Bike is near Indy. I live in central IL., Peoria/Bloomington area. Even if it can't be delivered to my door, if someone can just get it closer to me, it would be very helpful!


----------



## petritl (Oct 12, 2014)

Next week I'll be going through Indy on my way home back to Washington, IL.
 What do you have to pick up.


----------



## indiana dave (Oct 12, 2014)

I'm just south of Indy, and vist family in Danville, IL often.
Where exactly is it, and where exactly are you?


----------



## Temilitary (Oct 13, 2014)

petritl said:


> Next week I'll be going through Indy on my way home back to Washington, IL.
> What do you have to pick up.




Its a basket case Schwinn streamliner.

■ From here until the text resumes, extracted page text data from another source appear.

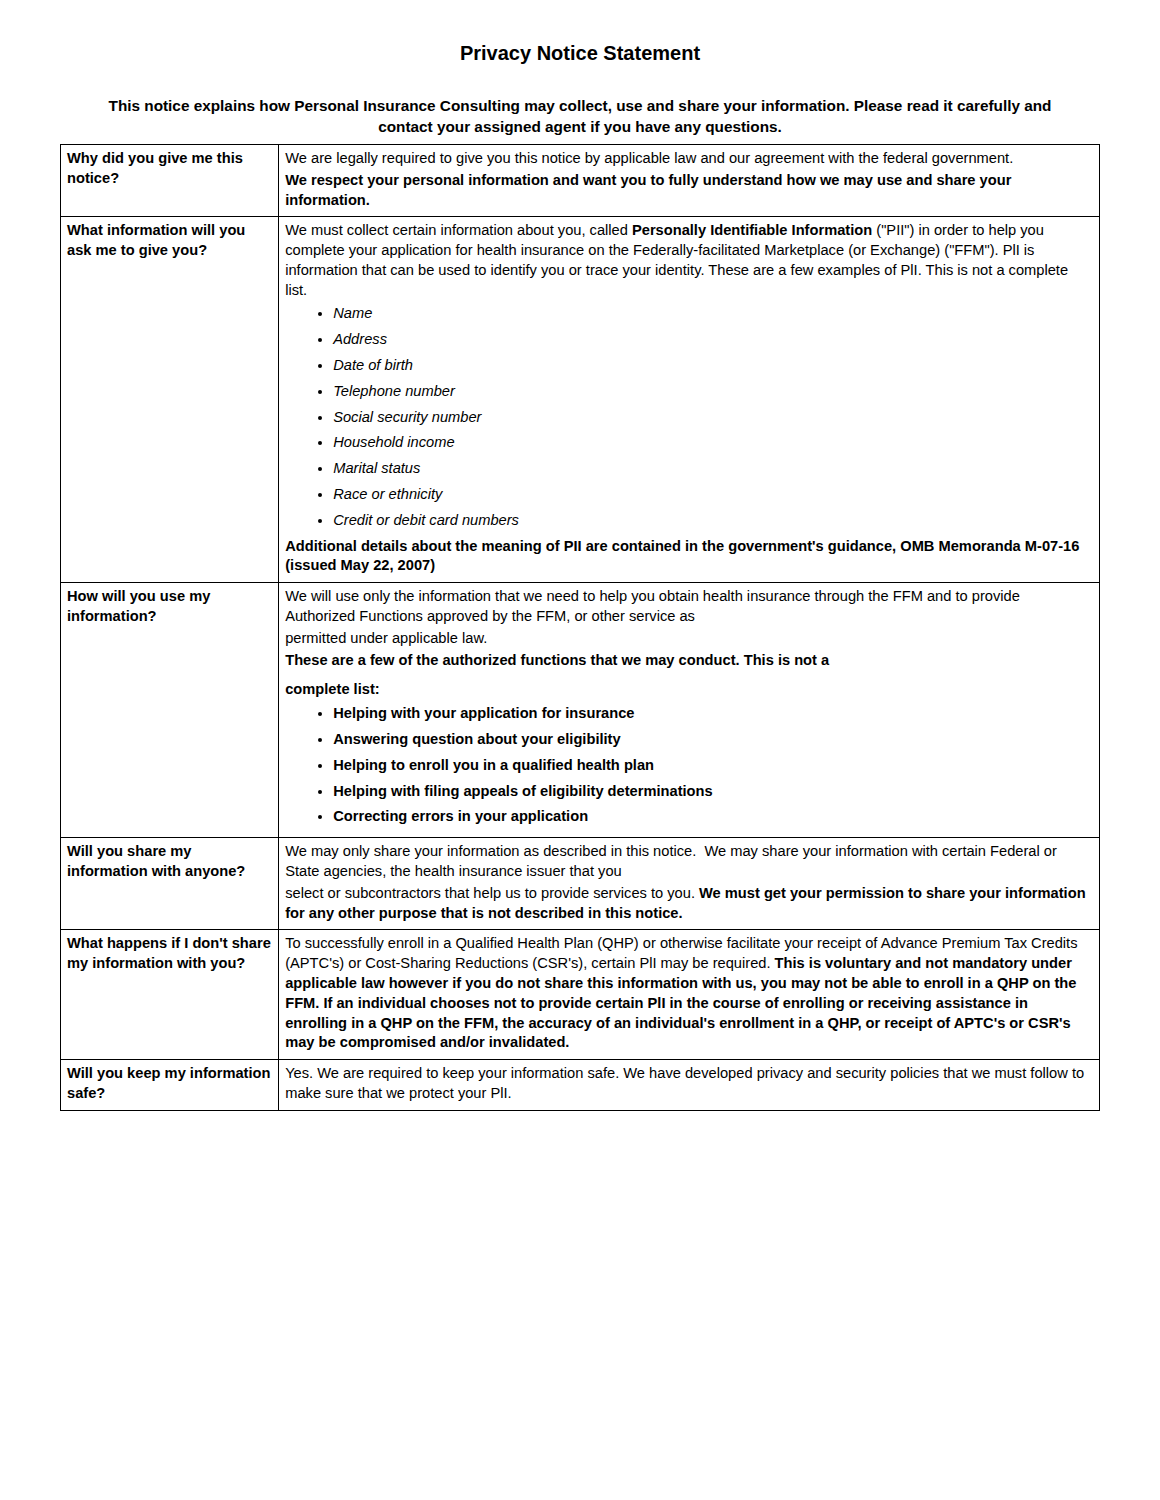Privacy Notice Statement
This notice explains how Personal Insurance Consulting may collect, use and share your information. Please read it carefully and contact your assigned agent if you have any questions.
| Why did you give me this notice? | We are legally required to give you this notice by applicable law and our agreement with the federal government. We respect your personal information and want you to fully understand how we may use and share your information. |
| What information will you ask me to give you? | We must collect certain information about you, called Personally Identifiable Information ("PII") in order to help you complete your application for health insurance on the Federally-facilitated Marketplace (or Exchange) ("FFM"). PlI is information that can be used to identify you or trace your identity. These are a few examples of PlI. This is not a complete list. Name Address Date of birth Telephone number Social security number Household income Marital status Race or ethnicity Credit or debit card numbers Additional details about the meaning of PII are contained in the government's guidance, OMB Memoranda M-07-16 (issued May 22, 2007) |
| How will you use my information? | We will use only the information that we need to help you obtain health insurance through the FFM and to provide Authorized Functions approved by the FFM, or other service as permitted under applicable law. These are a few of the authorized functions that we may conduct. This is not a complete list: Helping with your application for insurance Answering question about your eligibility Helping to enroll you in a qualified health plan Helping with filing appeals of eligibility determinations Correcting errors in your application |
| Will you share my information with anyone? | We may only share your information as described in this notice. We may share your information with certain Federal or State agencies, the health insurance issuer that you select or subcontractors that help us to provide services to you. We must get your permission to share your information for any other purpose that is not described in this notice. |
| What happens if I don't share my information with you? | To successfully enroll in a Qualified Health Plan (QHP) or otherwise facilitate your receipt of Advance Premium Tax Credits (APTC's) or Cost-Sharing Reductions (CSR's), certain PlI may be required. This is voluntary and not mandatory under applicable law however if you do not share this information with us, you may not be able to enroll in a QHP on the FFM. If an individual chooses not to provide certain PlI in the course of enrolling or receiving assistance in enrolling in a QHP on the FFM, the accuracy of an individual's enrollment in a QHP, or receipt of APTC's or CSR's may be compromised and/or invalidated. |
| Will you keep my information safe? | Yes. We are required to keep your information safe. We have developed privacy and security policies that we must follow to make sure that we protect your PlI. |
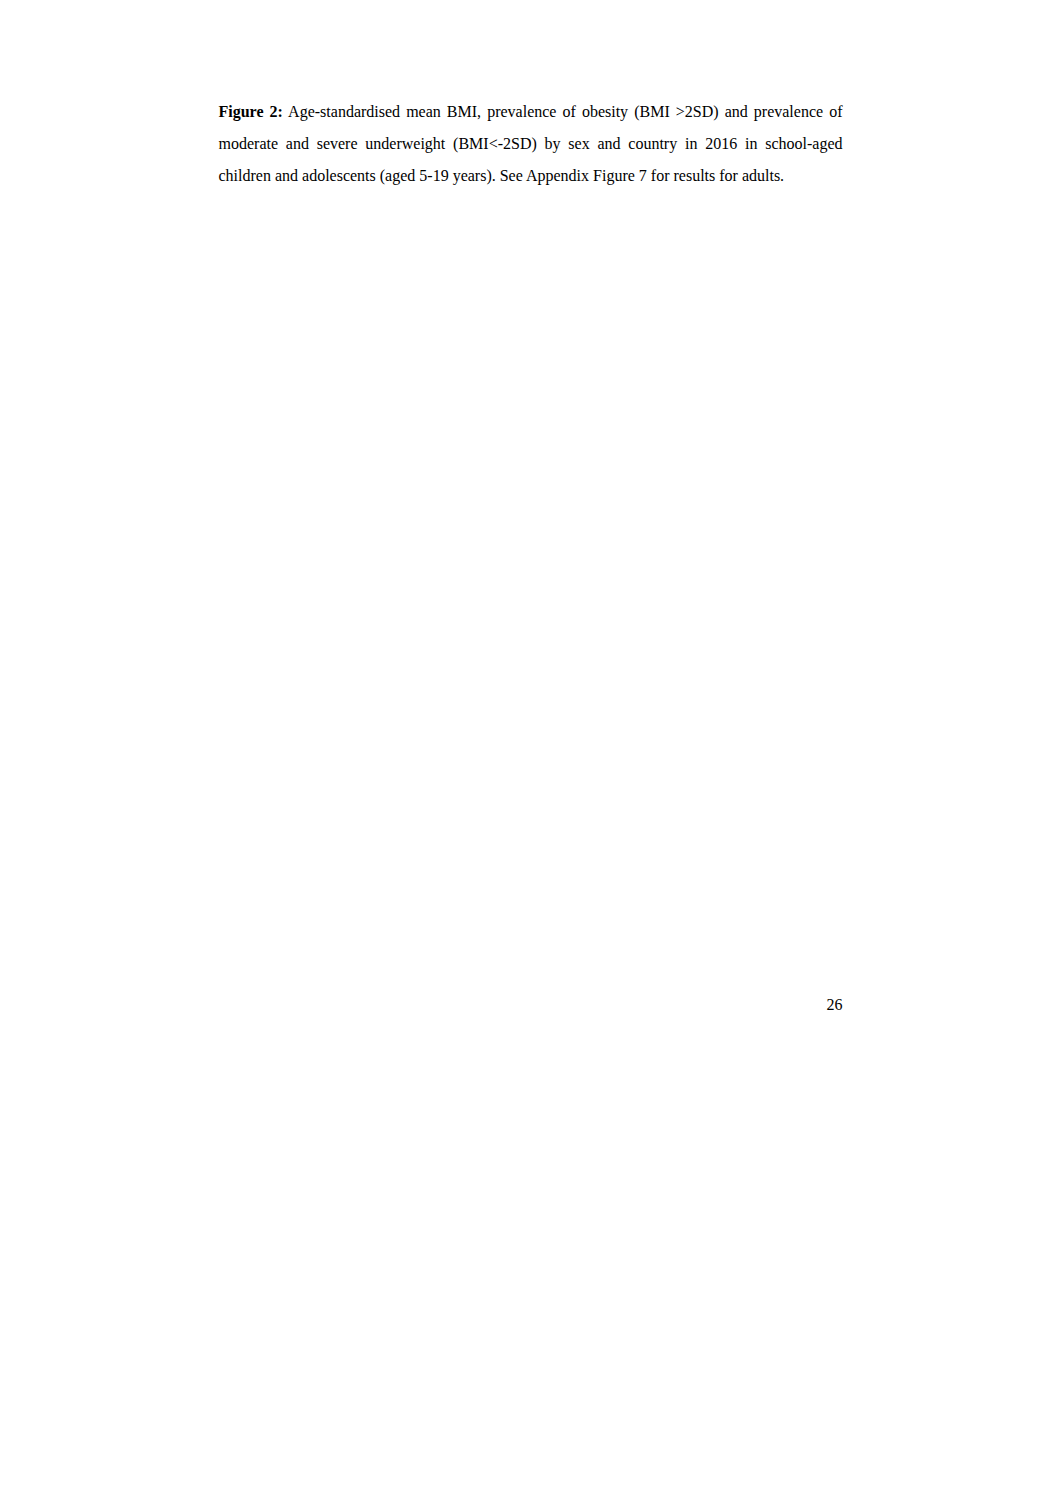Figure 2: Age-standardised mean BMI, prevalence of obesity (BMI >2SD) and prevalence of moderate and severe underweight (BMI<-2SD) by sex and country in 2016 in school-aged children and adolescents (aged 5-19 years). See Appendix Figure 7 for results for adults.
26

Yes, we live not far from you, and were out to look at what you had for sale at your storage unit a couple months ago. I will be in touch in the next couple days to see what we can work out. Thanks, this is great!


----------



## Temilitary (Oct 13, 2014)

indiana dave said:


> I'm just south of Indy, and vist family in Danville, IL often.
> Where exactly is it, and where exactly are you?




I think we have the problem solved, but thanks for your reply!


----------



## Temilitary (Oct 14, 2014)

petritl said:


> Next week I'll be going through Indy on my way home back to Washington, IL.
> What do you have to pick up.




PM sent


----------



## Temilitary (Oct 15, 2014)

Temilitary said:


> PM sent




Bump


----------